Short night, early morning. Rinse. Repeat. By the end of the week, I’d be functional. Mostly. In next Monday’s pub board meeting, I could begin to contribute, a little at a time. Carefully. George Vida did not appreciate braggadocio—I’d done my homework. Buying projects and getting the support to make them fly off the shelves rather than fall off the shelves was a matter of gaining the favor of the old lion.
“Hollis, if you will introduce us to the newest member of the Vida House family, we’ll adjourn this meeting,” he requested, and suddenly I was the center of attention again.
Vida’s secretary, Hollis—picture Jane Hathaway from The Beverly Hillbillies, but a couple decades older—stood up from her chair, behind Vida and slightly to the right, her close-cropped gray hair making her thin face more angular and imposing. I’d heard she had been with Vida since 1967, when he took over the family newspaper business and began building it into the multimillion-dollar operation it was today.
Hollis’s long, thin fingers braced in backward arcs on the tabletop, her expression as stoic and seemingly detached as it had been that morning when she’d looked over the folder of contracts and paperwork I’d signed down in human resources.

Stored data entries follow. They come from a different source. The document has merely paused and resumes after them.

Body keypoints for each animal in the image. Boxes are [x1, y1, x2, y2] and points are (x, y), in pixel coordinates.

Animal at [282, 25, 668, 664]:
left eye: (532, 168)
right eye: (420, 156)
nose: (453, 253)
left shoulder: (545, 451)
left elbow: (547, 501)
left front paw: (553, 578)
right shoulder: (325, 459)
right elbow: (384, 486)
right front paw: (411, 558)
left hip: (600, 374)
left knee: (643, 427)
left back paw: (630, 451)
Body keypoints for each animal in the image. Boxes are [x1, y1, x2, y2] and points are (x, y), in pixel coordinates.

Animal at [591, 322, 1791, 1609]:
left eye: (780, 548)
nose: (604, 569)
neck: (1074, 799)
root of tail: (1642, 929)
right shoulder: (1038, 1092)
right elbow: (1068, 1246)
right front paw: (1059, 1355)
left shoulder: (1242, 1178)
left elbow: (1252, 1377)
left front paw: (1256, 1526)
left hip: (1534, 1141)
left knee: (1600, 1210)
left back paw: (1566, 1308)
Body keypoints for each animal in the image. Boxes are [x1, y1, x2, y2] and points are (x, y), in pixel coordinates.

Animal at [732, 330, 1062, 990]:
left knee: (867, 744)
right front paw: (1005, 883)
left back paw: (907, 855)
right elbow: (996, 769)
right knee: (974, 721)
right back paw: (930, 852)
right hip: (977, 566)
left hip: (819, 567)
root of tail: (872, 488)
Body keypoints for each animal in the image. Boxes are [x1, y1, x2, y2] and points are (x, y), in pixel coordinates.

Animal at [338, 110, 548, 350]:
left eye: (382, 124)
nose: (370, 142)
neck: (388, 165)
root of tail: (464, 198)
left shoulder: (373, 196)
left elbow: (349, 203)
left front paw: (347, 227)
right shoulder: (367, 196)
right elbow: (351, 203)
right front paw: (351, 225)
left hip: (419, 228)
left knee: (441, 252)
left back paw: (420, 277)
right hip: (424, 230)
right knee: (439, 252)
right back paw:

“Let me introduce the newest member of our Vida House team.” Hollis’s gaze swept the table. “Jen Gibson comes to us from the nonfiction arm of Simmons International. She brings twelve years of experience in memoir and historical nonfiction. Her graduate work was completed at NYU, where she was the recipient of the Aberdeen Fellowship of Arts and Letters and the Steinbeck Fellowship. We are pleased to welcome her to the team.” Her regard settled on me, though she looked neither pleased nor unhappy. “If you will share a few facts about yourself that are not on the dossier, we will begin the process of getting to know you.”